I am training a multi task model using VGG16.
Datase:
Dataset contain 11K images. There are two tasks:
The dataset is imbalanced,
1) PFR classification: 10 classes
0 --- 5776
10-12 --- 1066
6-9 --- 1027
4-5 --- 680
1-3 --- 518
30-40 --- 471
20-25 --- 430
13-15 --- 304
60+ --- 267
41-56 --- 160
2) FT classification: 5 classes
1 --- 4979
2 --- 2322
3 --- 1932
4 --- 1051
5 --- 415
Initially, i trained individual CNN model for both classifications. Without loss_weights, the accuracy for PFR task was 86% in individual CNN model and for FT task, the accuracy was 92% in individual model.
Then I tried using multi task learning and it produced following results:
The validation accuracy is greater than the training accuracy through out all the epochs and the validation loss is lower than training loss.
During test, the precision and recall for each class is between 0.80 - 0.10.
Is the validation accuracy higher because the model has dropout layers?
The model code is:
baseModel = VGG16(weights="imagenet", include_top=False,input_tensor=Input(shape=(img_size, img_size, 3)))
flatLayer = baseModel.output
sharedLayer = Flatten(name="flatten")(flatLayer)
sharedLayer = Dense(1024,name="Shared")(sharedLayer)
sharedLayer = Dropout(0.5)(sharedLayer)
task1 = Dense(512, activation="relu")(sharedLayer)
task1 = Dense(10, activation="softmax",name='PFR')(task1)
task2 = Dense(512, activation="relu")(sharedLayer)
task2 = Dense(5, activation="softmax",name='FT')(task2)
model3 = Model(inputs=baseModel.input, outputs=[task1,task2])

▶ Exercise 1:
In the post about the multi-task model, what accuracy did the individual CNN model reach on the FT task?
▶ Exercise 2:
From the post about the multi-task model, return the passage that begins at the words "During test, the" and stops after "sharedLayer = Dropout(0.5)(sharedLayer)".
The data that follows has no connection to the post about the multi-task model.

Stored data entries:
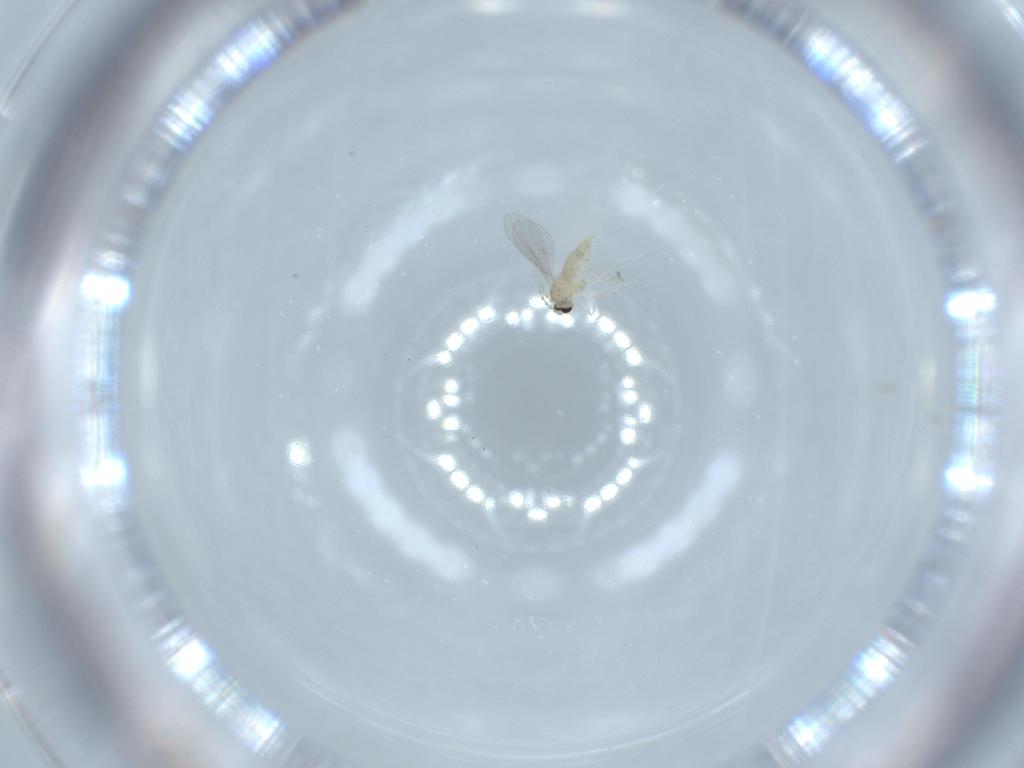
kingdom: Animalia
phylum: Arthropoda
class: Insecta
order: Diptera
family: Cecidomyiidae
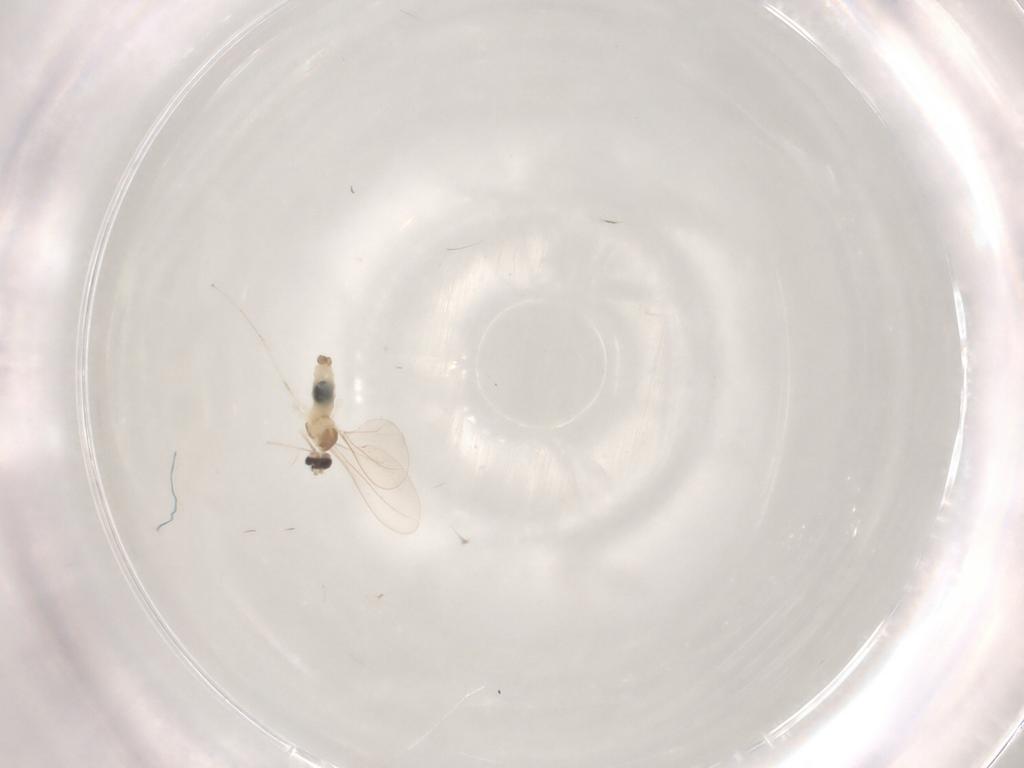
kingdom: Animalia
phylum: Arthropoda
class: Insecta
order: Diptera
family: Cecidomyiidae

▶ Task solution 1:
92%

▶ Task solution 2:
During test, the precision and recall for each class is between 0.80 - 0.10.
Is the validation accuracy higher because the model has dropout layers?
The model code is:
baseModel = VGG16(weights="imagenet", include_top=False,input_tensor=Input(shape=(img_size, img_size, 3)))
flatLayer = baseModel.output
sharedLayer = Flatten(name="flatten")(flatLayer)
sharedLayer = Dense(1024,name="Shared")(sharedLayer)
sharedLayer = Dropout(0.5)(sharedLayer)